### Text
►

Humphrey: It’s important to monitor mobile devices to ensure that confidential information is not being improperly downloaded or transmitted to an outside party. Companies also need to have a consistent and practical approach for retrieving confidential information when an employee leaves the company, as well as a process that allows the company to move quickly if it’s determined that the employee retained confidential information and/or the information is at risk, such as being used or transmitted to a competitor or disclosed in a public forum.

What type of employment law training should organizations consider for their management teams?

Cox: In addition to statutorily required training such as sexual harassment prevention training in Illinois, employers should consider training on basic supervisory skills including leadership and team building; effective communication and listening; and motivating employees. Employers should also consider training management on the importance of effective documentation and discipline, ADA and FMLA compliance, navigating sensitive terminations and workplace violence prevention. Training is key not only to improving general management skills, but to avoiding costly lawsuits, agency charges and arbitrations.

Humphrey: Training on Illinois’ new Restrictive Covenant Statute and developing a process for management teams involved with hiring to comply with the statute should occur before Jan. 1, 2022. Periodic training that covers steps a management team can take to protect confidential information and what a manager should do when they become aware of the actual or potential improper use and/or disclosure of confidential information is always a good thing and can be part of any confidential information or data protection plan.

Friedel: The most important training for management teams is in performance management, which has gotten much more difficult with a remote workforce, when employees and managers interact informally on a less frequent basis. Shortfalls in performance management are a huge issue in defending against unfair termination claims. But failing to effectively manage employees’ performance also plays into employee engagement. Employees crave feedback, and when performance management isn’t effective, it leads to disengagement, which is dangerous in our current labor market.

What employment law changes are you anticipating for early 2022?

Cox: In addition to the changes to Illinois law regarding non-competes and non-solicit covenants, I anticipate potentially expanded OSHA rules and increased enforcement, and increased employer regulations. Employers should also be aware that penalties under our state wage payment law increased, and are steep. There also are several pieces of pending legislation at the federal level including legislation aimed at holding employers accountable for systemic pay discrimination; prohibiting employers from requiring employees to sign pre-dispute arbitration agreements; bolstering reasonable accommodations for qualified applicants and employees affected by pregnancy, childbirth or related medical conditions; and enhancing the power of workers to organize and collectively bargain.

Friedel: The big issue to watch is whether the fact that an employer allowed employees to work remotely for a period because of COVID means that remote work is a reasonable accommodation going forward. In 2020, the EEOC said that allowing employees to work remotely due to COVID didn’t mean that remote work would be a reasonable accommodation later. I don’t think anyone anticipated that offices would be closed for over a year. The EEOC has recently filed a lawsuit saying that a disabled employee who was permitted to work from home during the pandemic could not be required to return to the workplace because remote work was a reasonable accommodation. If the EEOC is successful, it would give lots of employees an avenue to demand remote work under the Americans With Disabilities Act.

◄

### Exercise aim
Quote the stretch of the employment law text from "Friedel: The big" through "With Disabilities Act.". The records come from a source other than the employment law text.

### Provided material
►

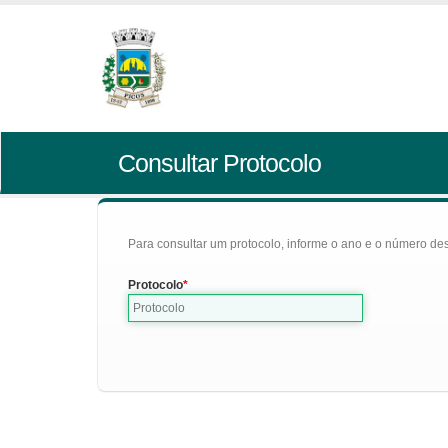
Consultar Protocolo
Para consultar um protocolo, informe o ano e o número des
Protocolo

◄
►

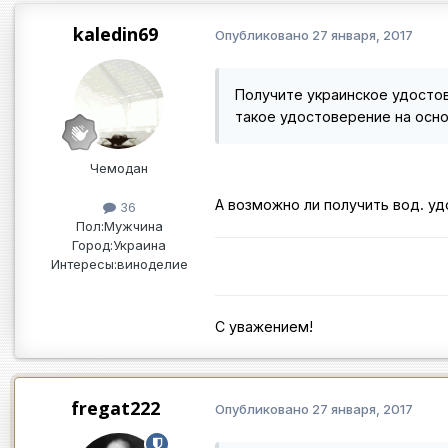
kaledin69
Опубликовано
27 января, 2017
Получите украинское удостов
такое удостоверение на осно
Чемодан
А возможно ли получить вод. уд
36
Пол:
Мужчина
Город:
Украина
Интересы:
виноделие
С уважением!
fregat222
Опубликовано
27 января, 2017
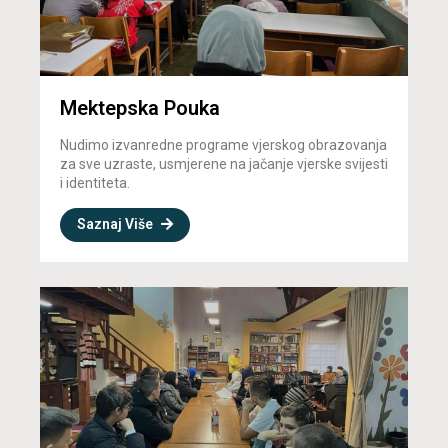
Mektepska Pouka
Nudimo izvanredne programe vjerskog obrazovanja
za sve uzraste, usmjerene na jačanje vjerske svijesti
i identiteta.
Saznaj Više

◄

### Your response
Friedel: The big issue to watch is whether the fact that an employer allowed employees to work remotely for a period because of COVID means that remote work is a reasonable accommodation going forward. In 2020, the EEOC said that allowing employees to work remotely due to COVID didn’t mean that remote work would be a reasonable accommodation later. I don’t think anyone anticipated that offices would be closed for over a year. The EEOC has recently filed a lawsuit saying that a disabled employee who was permitted to work from home during the pandemic could not be required to return to the workplace because remote work was a reasonable accommodation. If the EEOC is successful, it would give lots of employees an avenue to demand remote work under the Americans With Disabilities Act.